Cronaca Libertà

Diritto all’aborto in Polonia, sit in davanti al consolato: "Negarlo è una violenza sulle donne"

Il movimento cittadino Non una di meno si è raccolto davanti alla sede in via De Amicis per protestare contro “le restrizioni messe in atto dal governo polacco che limitano la libertà e l’autodeterminazione sul proprio corpo”

Nota- Questo comunicato è stato pubblicato integralmente come contributo esterno. Questo contenuto non è pertanto un articolo prodotto dalla redazione di PalermoToday

Il maltempo non ha fermato le donne palermitane che ieri si sono ritrovate davanti il consolato polacco per un presidio indetto dal movimento “Non una di meno” Palermo al fine di rivendicare il diritto all’autodeterminazione del proprio corpo e in solidarietà delle donne polacche su cui gravano le restrizioni messe in atto dal governo che limitano la libertà d’aborto. Ecco che il tema del diritto all’aborto torna ad essere al centro delle rivendicazioni delle donne di tutto il mondo.

Dati alla mano in Italia si registra una media nazionale del 70% di obiezione di coscienza tra i ginecologi ospedalieri, in Sicilia si raggiunge ben l’87%. Questi numeri fanno capire chiaramente come le donne ad oggi non siano libere e quanto necessario sia lottare quotidianamente per strappare pezzi di libertà ad un sistema capitalista e patriarcale che in molteplici modi perpetra la violenza di genere. "Negare il diritto all'aborto è violenza sulle donne”, urlano le donne in presidio. Una serie di interventi da parte di tutte le realtà che in città si occupano di genere e di diritti delle donne ha animato il presidio, fra queste: Casa delle Donne, Donne dello Zen, Uaar, Donne di Benin City, Palermo Pride, Arci gay Palermo.

L’apice del pomeriggio di rivendicazione e solidarietà è stato raggiunto con una performance che ha dato particolare luce al tema della donna come mero organo riproduttivo: sulla scena si è vista irrompere una donna vestita come Difred, la protagonista del celebre romanzo di Margaret Atwood “Il racconto dell’ancella” più volte usato dal movimento come simbolo della lotta per l’emancipazione femminile.
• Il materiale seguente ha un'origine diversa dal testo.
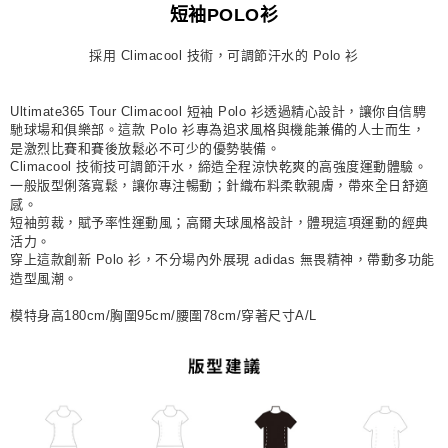
短袖POLO衫
每筆NT$80，滿NT$1,500(含以上)免運費
採用 Climacool 技術，可調節汗水的 Polo 衫
宅配
每筆NT$80，滿NT$1,500(含以上)免運費
Ultimate365 Tour Climacool 短袖 Polo 衫透過精心設計，讓你自信騁
付款後門市自取
馳球場和俱樂部。這款 Polo 衫專為追求風格與機能兼備的人士而生，
是激烈比賽和賽後放鬆必不可少的優勢裝備。
每筆NT$80，滿NT$1,500(含以上)免運費
Climacool 技術技可調節汗水，締造全程涼快乾爽的高強度運動體驗。
一般版型俐落寬鬆，讓你專注暢動；針織布料柔軟親膚，帶來全日舒適
感。
短袖剪裁，賦予率性運動風；高爾夫球風格設計，體現這項運動的經典
活力。
穿上這款創新 Polo 衫，不分場內外展現 adidas 無畏精神，帶動多功能
造型風潮。
模特身高180cm/胸圍95cm/腰圍78cm/穿著尺寸A/L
"L'attualità ci dimostra quanto sia necessario parlare di diritto all'aborto. La crisi pandemica poi - si legge in una nota - è stata terreno fertile e legittimante per il sistema. Lockdown per le donne, infatti, ha significato e significa sovraccarico di lavoro familiare, smart working e didattica a distanza dei figli, con il rischio che il tempo dedicato al lavoro diventi tutto il tempo a disposizione per vivere. Lockdown ha significato e significa precarietà e disoccupazione soprattutto per le donne che in maggior percentuale svolgono lavori precari, in nero e sottopagati. La pandemia ha fatto emergere con maggiore potenza tutte le criticità del sistema patriarcale e capitalistico in cui viviamo, che continua a calpestare i diritti di noi donne, a partire dal diritto alla salute. Nell’attuale momento di emergenza sanitaria infatti diventa sempre più complicato l’accesso all’interruzione volontaria di gravidanza. All’altissimo numero di obiettori di coscienza si aggiungono la sospensione o la riduzione del servizio in alcuni ospedali, l’assenza di procedure chiare e uniformi su somministrazione dei tamponi ed eventuale positività delle donne che vogliono abortire, e soprattutto la mancata attuazione delle nuove linee guida ministeriali sull’aborto farmacologico, che invece proprio in questo momento potrebbe essere parte integrante della soluzione. Limitare il diritto all'aborto è violenza sulle donne! La violenza fisica e il femminicidio sono solo la punta dell’iceberg. L’obiezione di coscienza è violenza sulle donne. Lo smantellamento dei consultori è violenza sulla donne. Il definanziamento dei centri antiviolenza è violenza sulle donne. La tampon tax è violenza sulle donne. Il lavoro di cura non retribuito è violenza sulla donne. La violenza di genere assume molteplici forme e noi saremo sempre pronte a stanarle e combatterle".